Week of June 30th, 1917

One hundred years ago this week, Grace Kingsley reported that with the departure of two major producers Triangle Film Corporation was falling apart. Founded in July, 1915, Triangle was intended to be a prestige studio based on productions of D.W. Griffith, Thomas Ince, and Mack Sennett. They succeeded for awhile, with stars like Roscoe Arbuckle, Douglas Fairbanks and William S. Hart, but by mid-1917 they had all left, as had Griffith. Two weeks earlier Thomas Ince had resigned, and on June 30th Kingsley reported that Mack Sennett signed with Paramount Pictures to release all of his future productions. Triangle kept producing films until 1919, but film historian Brent Walker said of their comedies there “was a noticeable drop in quality.”

All of their top talent had gone to where the money was: Paramount and its divisions, Famous Players/Lasky and Artcraft. On July 1st, the company’s vice-president Jesse Lasky announced a very full slate of 27 upcoming films, mostly adaptations from bestselling authors like Mary Roberts Rinehart (Bab’s Burglar) Mark Twain (Tom Sawyer) and Owen Johnson (The Varmint). The company is still around, and is still making films based on familiar properties like Baywatch and Transformers.

Kingsley remarked that comedies were changing, and the subtlest bit of business was no longer the kicking of one gentleman downstairs by another. Her favorite film this week was an example of that, Haunted Pajamas. She wrote:

Speaking of screen comedies, don’t miss that most hilariously funny one of the season, Haunted Pajamas…Harold Lockwood discloses himself as a first rate comedian as the bewildered hero, owner of the bewitched pajamas, the quality of which he does not know, who is certain the whole world has gone mad. If all the magic articles in the Arabian Nights tales had made for as much joy as those pajamas, the Arabs would have laughed themselves to death.

The pink silk nightwear has the power to transform the wearer into someone else; mistaken identity hijinks ensue. The film has been preserved at the Eastman House. Sadly, Harold Lockwood died in the 1918 influenza epidemic.

bara_cleo
If you know one image from 1910’s cinema, it’s probably this one.

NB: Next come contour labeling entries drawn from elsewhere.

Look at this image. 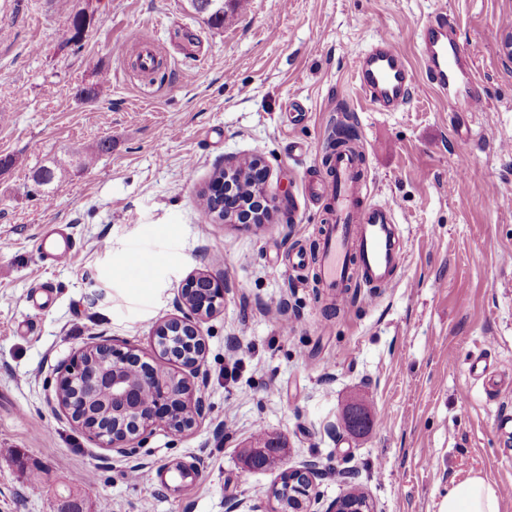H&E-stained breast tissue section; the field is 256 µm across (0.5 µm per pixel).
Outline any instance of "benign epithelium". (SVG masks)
<instances>
[{
  "instance_id": "obj_1",
  "label": "benign epithelium",
  "mask_w": 512,
  "mask_h": 512,
  "mask_svg": "<svg viewBox=\"0 0 512 512\" xmlns=\"http://www.w3.org/2000/svg\"><path fill=\"white\" fill-rule=\"evenodd\" d=\"M268 171L258 158L246 172L234 164L224 169V179L215 184L223 191L224 220L239 224H263L269 211L279 208L277 197L266 192ZM224 279L198 273L185 283L178 309L159 322L154 336L172 333L191 346V353L173 348L166 355L187 369L177 377L142 361L133 350L127 351L106 340L90 343L76 353L60 372L55 391L57 405L70 415L100 447L110 448L125 457L135 454L145 439L158 426L175 432L191 429L204 417L205 402L194 396L204 385L200 365L205 344L201 334L202 320L224 305ZM322 469L315 460L302 467L286 469L288 498L276 488L273 497L278 504L272 512H313L317 501L315 483ZM323 512H374L372 504L356 506L341 496Z\"/></svg>"
}]
</instances>
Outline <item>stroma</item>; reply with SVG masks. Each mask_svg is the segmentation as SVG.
Masks as SVG:
<instances>
[{"mask_svg": "<svg viewBox=\"0 0 512 512\" xmlns=\"http://www.w3.org/2000/svg\"><path fill=\"white\" fill-rule=\"evenodd\" d=\"M437 16L483 111H448L431 88L420 42ZM510 18L512 0H224L217 28L186 0H0V512H225L231 498L271 512L281 473L310 460L324 503L356 488L375 512H441L451 483L479 473L512 512ZM381 36L414 72L397 112L355 78ZM137 42L162 59L151 76L125 57ZM102 77L104 97L81 96ZM338 128L363 144L403 248L393 287L357 285L341 307L313 264H290L328 218L304 186L324 178ZM102 140L80 170L76 150ZM255 155L286 212L202 219L214 173ZM50 164L63 179L36 186ZM48 224L71 235L65 263L38 253ZM198 272L227 281L201 325L205 417L157 427L131 459L98 447L54 401L61 369L97 338L181 373L153 330ZM352 404L372 420L360 434L342 422ZM260 429L285 443L266 469L245 455Z\"/></svg>", "mask_w": 512, "mask_h": 512, "instance_id": "1", "label": "stroma"}]
</instances>
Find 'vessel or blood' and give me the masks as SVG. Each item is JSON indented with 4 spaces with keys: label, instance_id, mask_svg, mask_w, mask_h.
<instances>
[{
    "label": "vessel or blood",
    "instance_id": "b4317fda",
    "mask_svg": "<svg viewBox=\"0 0 512 512\" xmlns=\"http://www.w3.org/2000/svg\"><path fill=\"white\" fill-rule=\"evenodd\" d=\"M422 51L430 84L449 110L462 105L472 112L482 110L478 96L462 92L467 64L447 19H435L427 27ZM356 72L361 89L384 107L399 110L409 103L414 74L392 39L380 37L359 57ZM328 167V177L309 186L312 200L323 203L332 215L319 238L316 263L321 287L342 299L356 277L368 285L392 284L402 254L392 206L370 201L367 170L358 152L337 151ZM73 248L72 238L63 228L51 227L40 237V253L52 262L68 260Z\"/></svg>",
    "mask_w": 512,
    "mask_h": 512
}]
</instances>
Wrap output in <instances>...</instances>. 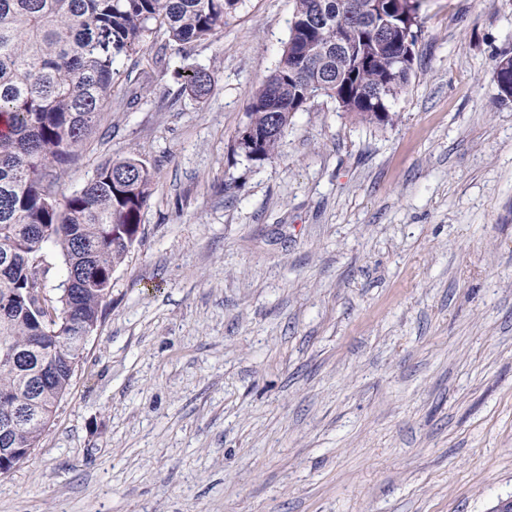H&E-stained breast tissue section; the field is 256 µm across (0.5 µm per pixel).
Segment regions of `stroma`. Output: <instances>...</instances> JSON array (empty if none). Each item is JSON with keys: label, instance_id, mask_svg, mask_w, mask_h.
Segmentation results:
<instances>
[{"label": "stroma", "instance_id": "stroma-1", "mask_svg": "<svg viewBox=\"0 0 512 512\" xmlns=\"http://www.w3.org/2000/svg\"><path fill=\"white\" fill-rule=\"evenodd\" d=\"M384 125L320 95L272 159L240 153L294 0L117 64L59 180L138 151L140 243L112 277L0 512H494L512 499V0H417ZM212 79L204 99L183 72Z\"/></svg>", "mask_w": 512, "mask_h": 512}]
</instances>
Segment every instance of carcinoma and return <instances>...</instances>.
Instances as JSON below:
<instances>
[{
    "label": "carcinoma",
    "mask_w": 512,
    "mask_h": 512,
    "mask_svg": "<svg viewBox=\"0 0 512 512\" xmlns=\"http://www.w3.org/2000/svg\"><path fill=\"white\" fill-rule=\"evenodd\" d=\"M287 45L252 97L247 125L262 133L263 162L277 154L295 113L320 93L361 122L385 124L412 66L399 63L408 37L394 0H294ZM242 0H0V422L13 421L0 448L38 447L81 358L78 336L98 322L112 275L139 239L153 172L140 154L105 164L78 192L58 196L51 172L72 161L112 96L116 64L162 34L176 53L224 29ZM512 92V56L494 67ZM209 75H186L197 98ZM52 247L69 291L51 301L61 330L41 331L37 259ZM58 368L38 394L23 380Z\"/></svg>",
    "instance_id": "1"
}]
</instances>
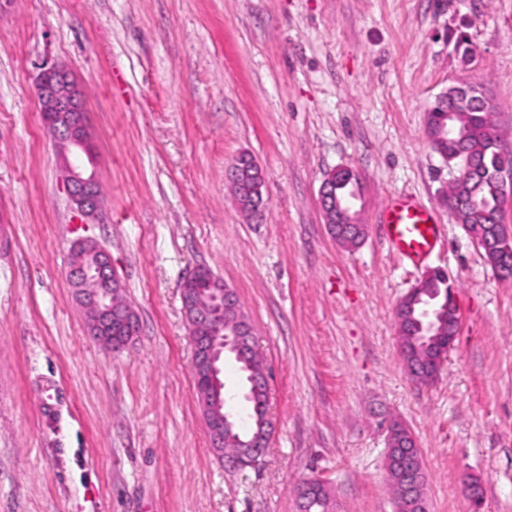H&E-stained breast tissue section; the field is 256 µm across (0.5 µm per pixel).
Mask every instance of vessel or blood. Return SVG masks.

Kingsley got to interview Theda Bara on the set of Cleopatra, and she reported that things were going very well. The production “promises to be the most elaborate and ambitious undertaking of this [Fox] film company. Marvelous sets and costumes are being used.” The weather was hot, and Bara declared that it suited the story, and “she was glad it was not an Alaskan story she was doing.” When asked about her startling costumes, she said “I’ve gotten over being self-conscious in regard to my costumes…And to think, I cried for two days and lost fourteen pounds over having to appear in a one-piece bathing suit in A Fool There Was.” She also talked about how she did her work:

I have the scene thought out in a general way, but upon coming into it, I change many things. This seems due to a sort of inspiration, and especially as a matter of fitting my work to that of others in the scene. Mr. Edwards [J. Gordon, the director] kindly allows me to work out my own ideas. I find it very difficult to work while people are watching me, unless they are in through sympathy.

Kingsley complimented Bara on her poise, dramatic sense and power of concentration, as well as her capacity for hard work.

In an early version of Linda Holmes’ scale of how hot it would need to be before you’d go to an air-conditioned theater to see certain films, Kingsley noted that the cooling system at Miller’s Theater was very good, and Patsy was “a very pleasant little comedy with which to while away an afternoon.“ June Caprice starred as another Mary Pickford-esque tomboy who moves to the big city; it’s a lost film. It would probably be a right around The Karate Kid on the Holmes scale.

 

While remarking on the great improvement in film music, Kingsley mentioned one young woman’s comment during a film: “Oh dear, I can’t hear what he’s saying. I wish the music wouldn’t play so loud.” She was so absorbed in the story that she’d forgotten it was a silent film. I hope you get to see a movie as good as that this week!

3 thoughts on “Week of June 30th, 1917”

  1. That last anecdote is great. I’ve found that that’s true when I’m especially engrossed in a silent film — not that I’ve ever thought the music was drowning out the dialogue, but I do sort of forget that the dialogue isn’t audible.